• [Consegna a]:
Riscrivi le righe dell'elenco dalla prima fino a quella che contiene "Il est important", entrambe incluse, sostituendo "Bourse" con "Borsa" e lasciando invariato tutto il resto.

• [Testo dell'esercizio]:
Chernobyl è il titolo della serie tv, prodotta da HBO in collaborazione con Sky, che porta il pubblico nel cuore di quell’inferno del 26 aprile 1986 alla centrale V.I. Lenin dell’Ucraina settentrionale, quando il più grande disastro nucleare che l’uomo ricordi ha cambiato per sempre il volto del progresso. Una storia scritta da Craig Mazin e diretta da Johan Renck che ha catapultato milioni di spettatori dentro il vortice di un orrore senza precedenti. 5 puntate di storia e misteri che tornano a galla, in chiaro su La7, come un pugno in pieno viso. Prepotente e impossibile da incassare senza dolore.
Chernobyl, la serie
La serie tv Chernobyl, targata HBO, ha riacceso i riflettori sul più drammatico disastro nucleare di tutti i tempi. È la storia dell’incidente registrato alla centrale V.I Lenin dell’Ucraina settentrionale, ore 1.23 del 26 aprile 1986. Un incubo radioattivo che, a oltre 30 anni dall’orrore innescato dall’esplosione del reattore Rbmk-1000 nel sito vicino alla città di Pripyat, pesa come un macigno sulla storia dei giorni nostri.
CHERNOBYL: GUARDA LE FOTO DELLA CITTÀ FANTASMA
Il racconto segue l’intervento dei tecnici di turno quel giorno, dei vigili del fuoco che tentarono di domare lo spaventoso incendio e dei familiari. Un cast imponente per portare sul piccolo schermo quel pezzo di umanità intrappolata per sempre nelle cronache della paura: Jared Harrys, Stellan Skarsgård, Emily Watson, Jessie Buckley, Paul Ritter, David Dencik sono tra i volti che hanno interpretato i personaggi chiave nell’incubo. È la serie dei record (non solo di consensi tra pubblico e critica): 10 Emmy, 2 Golden Globe, un Grammy Award.
Cronaca di un disastro senza precedenti
A Chernobyl e dintorni è tutto sospeso in un tempo e in uno spazio che sembrano voler resistere per preservare il loro carico di dolore e orrore, ma anche di insegnamenti. È l’1.23 di un 26 aprile come tanti, ma è quello del 1986, anno consegnato alla storia come spartiacque dopo l’esplosione del reattore numero 4 della centrale nucleare. Una manciata di secondi e poi le fiamme ad aggredire la storia, le anime e i cuori.

• [Materiale di partenza]:
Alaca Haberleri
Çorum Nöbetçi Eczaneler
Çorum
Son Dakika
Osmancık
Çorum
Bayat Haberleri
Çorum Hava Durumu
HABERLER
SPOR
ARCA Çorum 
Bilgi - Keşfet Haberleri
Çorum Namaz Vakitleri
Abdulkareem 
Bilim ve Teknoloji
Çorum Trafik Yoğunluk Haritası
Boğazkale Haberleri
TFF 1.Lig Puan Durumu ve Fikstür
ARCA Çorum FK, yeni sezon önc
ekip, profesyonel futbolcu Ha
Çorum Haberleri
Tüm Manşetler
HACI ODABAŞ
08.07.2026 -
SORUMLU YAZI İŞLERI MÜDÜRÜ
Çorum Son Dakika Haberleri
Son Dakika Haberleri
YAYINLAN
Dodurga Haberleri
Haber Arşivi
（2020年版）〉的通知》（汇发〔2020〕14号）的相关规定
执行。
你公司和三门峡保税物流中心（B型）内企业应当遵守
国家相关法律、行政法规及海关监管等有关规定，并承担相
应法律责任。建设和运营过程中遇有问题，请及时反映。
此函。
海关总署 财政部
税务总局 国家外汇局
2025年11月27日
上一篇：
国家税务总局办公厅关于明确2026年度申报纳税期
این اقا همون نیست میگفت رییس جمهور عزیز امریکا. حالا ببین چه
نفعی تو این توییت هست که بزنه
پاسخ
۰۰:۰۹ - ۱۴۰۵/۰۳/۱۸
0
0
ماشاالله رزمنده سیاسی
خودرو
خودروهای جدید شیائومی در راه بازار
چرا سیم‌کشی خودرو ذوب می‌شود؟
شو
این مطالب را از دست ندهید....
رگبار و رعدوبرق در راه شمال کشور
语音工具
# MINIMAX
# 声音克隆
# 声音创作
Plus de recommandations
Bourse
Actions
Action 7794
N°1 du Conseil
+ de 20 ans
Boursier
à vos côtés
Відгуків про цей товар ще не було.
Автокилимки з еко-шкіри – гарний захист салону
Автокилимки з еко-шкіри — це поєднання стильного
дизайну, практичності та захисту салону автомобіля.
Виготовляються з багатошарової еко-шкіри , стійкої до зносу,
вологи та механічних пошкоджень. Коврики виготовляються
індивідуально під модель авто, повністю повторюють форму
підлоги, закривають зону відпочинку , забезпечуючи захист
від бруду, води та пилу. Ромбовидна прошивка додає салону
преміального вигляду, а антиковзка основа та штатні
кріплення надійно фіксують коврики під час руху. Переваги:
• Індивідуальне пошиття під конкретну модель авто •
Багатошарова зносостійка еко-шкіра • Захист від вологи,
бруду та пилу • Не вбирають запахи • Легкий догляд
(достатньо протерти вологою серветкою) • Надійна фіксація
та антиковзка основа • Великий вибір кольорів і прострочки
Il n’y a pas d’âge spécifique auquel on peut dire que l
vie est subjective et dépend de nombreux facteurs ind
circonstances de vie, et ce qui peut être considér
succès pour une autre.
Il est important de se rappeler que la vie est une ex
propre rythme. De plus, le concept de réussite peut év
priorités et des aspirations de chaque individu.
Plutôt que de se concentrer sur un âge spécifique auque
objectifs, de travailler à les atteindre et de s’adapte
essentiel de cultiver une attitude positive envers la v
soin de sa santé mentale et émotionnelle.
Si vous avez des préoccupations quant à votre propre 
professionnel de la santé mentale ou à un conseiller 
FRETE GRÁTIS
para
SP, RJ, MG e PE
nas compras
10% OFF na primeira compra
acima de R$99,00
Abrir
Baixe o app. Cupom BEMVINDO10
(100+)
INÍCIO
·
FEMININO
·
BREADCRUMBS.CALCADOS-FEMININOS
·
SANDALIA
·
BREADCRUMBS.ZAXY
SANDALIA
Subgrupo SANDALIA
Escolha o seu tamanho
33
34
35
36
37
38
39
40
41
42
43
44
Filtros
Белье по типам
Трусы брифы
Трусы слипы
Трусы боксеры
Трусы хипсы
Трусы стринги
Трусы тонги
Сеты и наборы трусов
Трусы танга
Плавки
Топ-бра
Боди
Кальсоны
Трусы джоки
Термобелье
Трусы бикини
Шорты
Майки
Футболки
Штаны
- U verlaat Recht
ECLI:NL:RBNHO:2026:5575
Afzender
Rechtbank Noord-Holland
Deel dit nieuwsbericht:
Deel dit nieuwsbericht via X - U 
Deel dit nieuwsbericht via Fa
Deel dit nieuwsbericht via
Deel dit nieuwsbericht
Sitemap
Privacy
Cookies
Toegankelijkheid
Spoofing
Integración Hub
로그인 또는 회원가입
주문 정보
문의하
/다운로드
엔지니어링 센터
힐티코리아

• [Consegna b]:
Prosegui il testo sulla serie tv Chernobyl a partire dalla sua ultima frase.

• [Risultato a]:
Alaca Haberleri
Çorum Nöbetçi Eczaneler
Çorum
Son Dakika
Osmancık
Çorum
Bayat Haberleri
Çorum Hava Durumu
HABERLER
SPOR
ARCA Çorum 
Bilgi - Keşfet Haberleri
Çorum Namaz Vakitleri
Abdulkareem 
Bilim ve Teknoloji
Çorum Trafik Yoğunluk Haritası
Boğazkale Haberleri
TFF 1.Lig Puan Durumu ve Fikstür
ARCA Çorum FK, yeni sezon önc
ekip, profesyonel futbolcu Ha
Çorum Haberleri
Tüm Manşetler
HACI ODABAŞ
08.07.2026 -
SORUMLU YAZI İŞLERI MÜDÜRÜ
Çorum Son Dakika Haberleri
Son Dakika Haberleri
YAYINLAN
Dodurga Haberleri
Haber Arşivi
（2020年版）〉的通知》（汇发〔2020〕14号）的相关规定
执行。
你公司和三门峡保税物流中心（B型）内企业应当遵守
国家相关法律、行政法规及海关监管等有关规定，并承担相
应法律责任。建设和运营过程中遇有问题，请及时反映。
此函。
海关总署 财政部
税务总局 国家外汇局
2025年11月27日
上一篇：
国家税务总局办公厅关于明确2026年度申报纳税期
این اقا همون نیست میگفت رییس جمهور عزیز امریکا. حالا ببین چه
نفعی تو این توییت هست که بزنه
پاسخ
۰۰:۰۹ - ۱۴۰۵/۰۳/۱۸
0
0
ماشاالله رزمنده سیاسی
خودرو
خودروهای جدید شیائومی در راه بازار
چرا سیم‌کشی خودرو ذوب می‌شود؟
شو
این مطالب را از دست ندهید....
رگبار و رعدوبرق در راه شمال کشور
语音工具
# MINIMAX
# 声音克隆
# 声音创作
Plus de recommandations
Borsa
Actions
Action 7794
N°1 du Conseil
+ de 20 ans
Boursier
à vos côtés
Відгуків про цей товар ще не було.
Автокилимки з еко-шкіри – гарний захист салону
Автокилимки з еко-шкіри — це поєднання стильного
дизайну, практичності та захисту салону автомобіля.
Виготовляються з багатошарової еко-шкіри , стійкої до зносу,
вологи та механічних пошкоджень. Коврики виготовляються
індивідуально під модель авто, повністю повторюють форму
підлоги, закривають зону відпочинку , забезпечуючи захист
від бруду, води та пилу. Ромбовидна прошивка додає салону
преміального вигляду, а антиковзка основа та штатні
кріплення надійно фіксують коврики під час руху. Переваги:
• Індивідуальне пошиття під конкретну модель авто •
Багатошарова зносостійка еко-шкіра • Захист від вологи,
бруду та пилу • Не вбирають запахи • Легкий догляд
(достатньо протерти вологою серветкою) • Надійна фіксація
та антиковзка основа • Великий вибір кольорів і прострочки
Il n’y a pas d’âge spécifique auquel on peut dire que l
vie est subjective et dépend de nombreux facteurs ind
circonstances de vie, et ce qui peut être considér
succès pour une autre.
Il est important de se rappeler que la vie est une ex

• [Risultato b]:
Un incendio durato 10 giorni, una nube radioattiva come un abbraccio di morte in agguato sull’Europa e radiazioni di un’entità agghiacciante: circa 400 volte superiori a quelle espresse dalla bomba atomica che inghiottì Hiroshima. L’orrore di Chernobyl porta con sé uno strascico di interrogativi ancora senza risposte, ma anche un limbo di incertezze su quella che è la reale portata del disastro: per l’Oms, i decessi legati all’accaduto sarebbero circa 4mila, ma risulta impossibile un calcolo esatto perché di radiazioni si muore ancora oggi, a causa degli effetti nel lungo periodo prodotti dalla catastrofe.
Pripyat, cittadina a soli 3 km dalla centrale Lenin, ha pagato uno dei prezzi più alti. Circa 400mila le persone che avrebbero lasciato per sempre la loro casa nei dintorni del sito nucleare, abbandonando la loro vita e il loro tutto per scampare alla nuvola assassina che avrebbe raggiunto un’espansione su una superficie di circa 200mila km quadrati.
Prima e dopo Chernobyl
I dati ufficiali sull’evoluzione delle centrali nucleari fotografano l’abisso tra l’era pre e post Chernobyl: nei 30 anni precedenti al disastro, nel mondo sono stati costruiti 409 reattori. Nel trentennio successivo, 194. I Paesi hanno reagito in modo differente agli esiti infausti dell’incidente: Italia e Giappone in testa alla chiusura, la Germania si è proposta di completare il percorso di smantellamento entro il 2022.
La prima battuta di arresto nella corsa all’energia nucleare è arrivata dopo il disastro del 1986. Il dibattito italiano scaturito dai fatti di Chernobyl è sfociato nel referendum del 1987 con cui si è sigillata la chiusura definitiva dei 4 impianti (Caorso, Garigliano, Latina, Trino Vercellese) costruiti entro il 1990.
A seguire, dopo il disastro giapponese di Fukushima (2011), un secondo referendum nel Paese è atterrato sulla decisione di rinunciare ad ogni ambizione sul nucleare. Secondo uno studio dell’Agenzia Internazionale dell’Energia Atomica, però, questo tipo di energia sarebbe meno letale di carbone, petrolio, biomasse, gas naturale, idroelettrica e solare. Davanti al numero accertato di vittime di Chernobyl (66,4mila quelle stimate da Oms), c’è un dato rilevante: almeno 175mila morti nel disastro di Banqiao e Shimantan, in Cina. Il collasso di quel sistema di 62 dighe è una delle più grandi stragi di tutti i tempi.
Nel 2020, un terzo dell’elettricità europea è prodotta con il nucleare. Le centrali del continente sono per gran parte concentrate sotto controllo francese (esattamente 58) mentre altre 56 soddisfano circa il 17% del fabbisogno elettrico Ue.
Il presidente francese Macron, sull’onda lunga dell’impegno assunto dall’esecutivo del predecessore Hollande (ridurre dal 75 al 50% la percentuale di elettricità prodotta dal nucleare) non avrebbe dato garanzie sull’orizzonte temporale inizialmente previsto (entro il 2025).